### Dataset entries
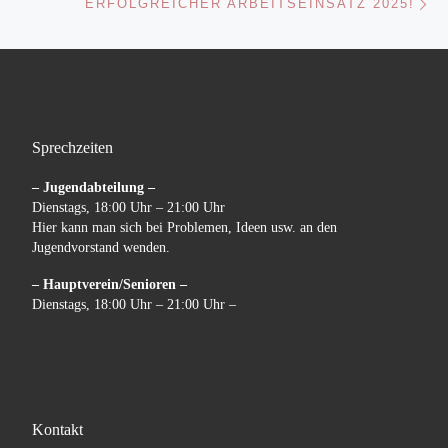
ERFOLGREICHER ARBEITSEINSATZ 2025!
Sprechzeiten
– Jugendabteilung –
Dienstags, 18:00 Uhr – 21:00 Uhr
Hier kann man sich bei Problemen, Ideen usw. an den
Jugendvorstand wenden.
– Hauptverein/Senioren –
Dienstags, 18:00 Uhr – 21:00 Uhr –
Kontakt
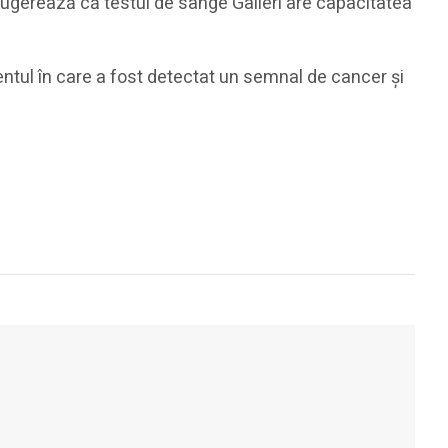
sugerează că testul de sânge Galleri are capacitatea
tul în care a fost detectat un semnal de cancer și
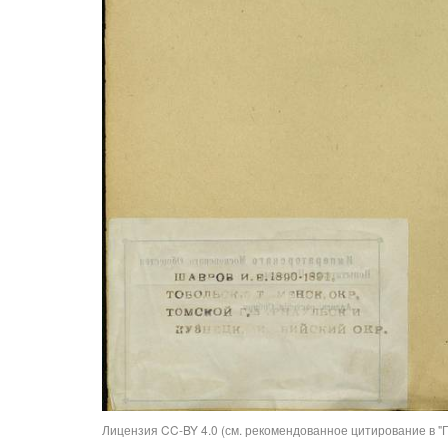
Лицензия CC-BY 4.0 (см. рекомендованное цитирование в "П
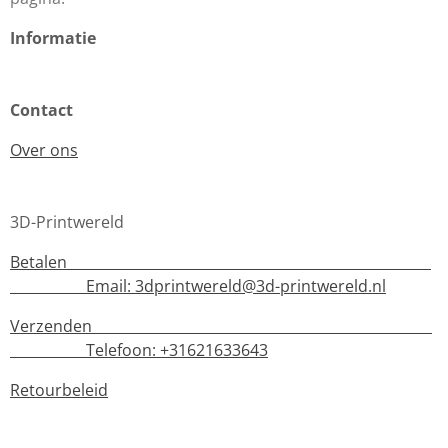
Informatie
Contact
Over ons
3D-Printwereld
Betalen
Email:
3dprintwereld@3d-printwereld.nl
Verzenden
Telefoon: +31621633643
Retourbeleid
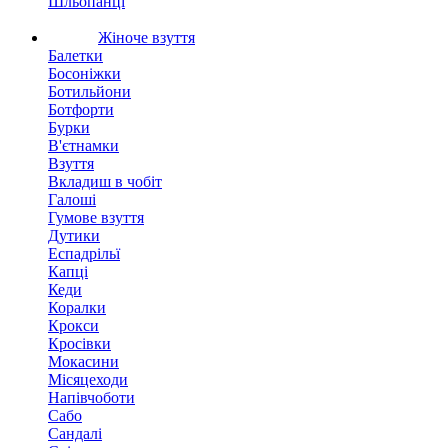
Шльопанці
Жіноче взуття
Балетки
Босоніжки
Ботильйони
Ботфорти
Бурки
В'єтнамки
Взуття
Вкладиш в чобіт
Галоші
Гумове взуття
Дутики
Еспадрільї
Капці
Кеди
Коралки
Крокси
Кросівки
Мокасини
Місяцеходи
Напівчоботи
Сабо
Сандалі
---
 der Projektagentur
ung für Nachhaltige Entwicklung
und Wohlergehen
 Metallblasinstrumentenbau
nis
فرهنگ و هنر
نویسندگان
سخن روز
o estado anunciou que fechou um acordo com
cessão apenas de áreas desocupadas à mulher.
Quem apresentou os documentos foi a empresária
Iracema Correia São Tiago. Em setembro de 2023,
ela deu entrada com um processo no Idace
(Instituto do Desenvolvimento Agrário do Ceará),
* * *
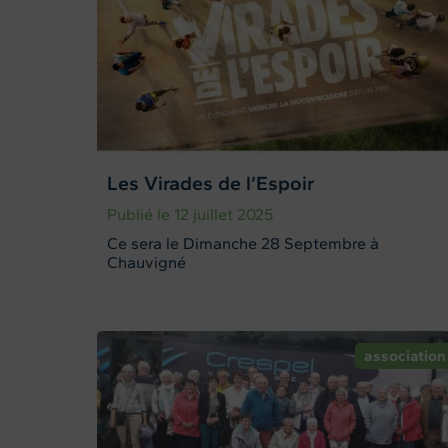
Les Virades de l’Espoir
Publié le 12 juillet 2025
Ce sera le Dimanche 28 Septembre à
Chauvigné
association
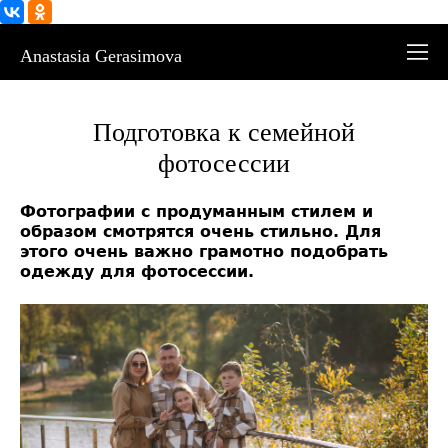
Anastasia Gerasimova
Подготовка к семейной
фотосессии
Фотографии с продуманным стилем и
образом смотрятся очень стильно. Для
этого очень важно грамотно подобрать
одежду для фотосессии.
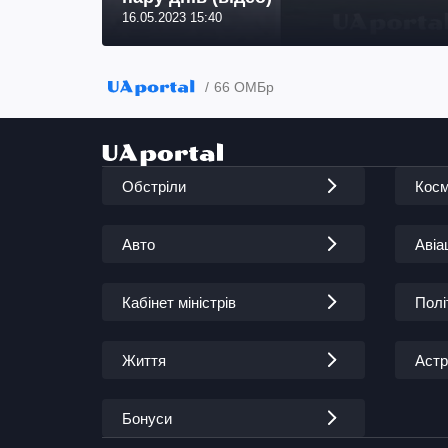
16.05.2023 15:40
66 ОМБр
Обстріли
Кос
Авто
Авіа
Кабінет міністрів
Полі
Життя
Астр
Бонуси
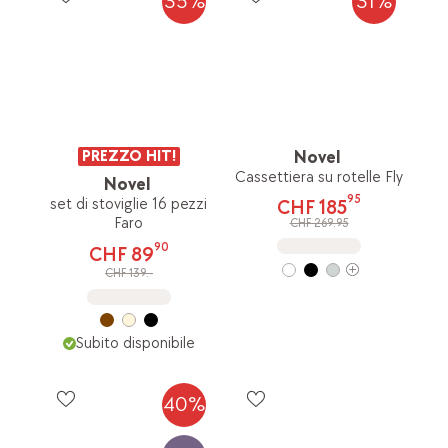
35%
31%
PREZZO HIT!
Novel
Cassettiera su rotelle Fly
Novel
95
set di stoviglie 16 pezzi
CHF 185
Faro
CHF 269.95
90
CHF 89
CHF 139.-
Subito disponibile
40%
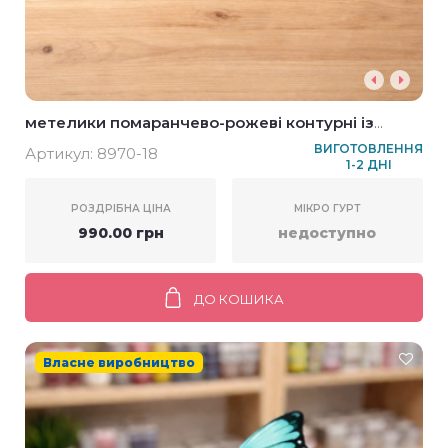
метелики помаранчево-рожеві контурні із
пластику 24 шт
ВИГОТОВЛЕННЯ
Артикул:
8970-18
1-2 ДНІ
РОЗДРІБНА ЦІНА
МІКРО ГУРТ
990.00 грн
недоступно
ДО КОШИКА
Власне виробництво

### Job
Copy out the lines above exactly, beginning at the one that contains "und Wohlergehen" and ending at the one that contains "(Instituto do Desenvolvimento".

### Answer below
und Wohlergehen
 Metallblasinstrumentenbau
nis
فرهنگ و هنر
نویسندگان
سخن روز
o estado anunciou que fechou um acordo com
cessão apenas de áreas desocupadas à mulher.
Quem apresentou os documentos foi a empresária
Iracema Correia São Tiago. Em setembro de 2023,
ela deu entrada com um processo no Idace
(Instituto do Desenvolvimento Agrário do Ceará),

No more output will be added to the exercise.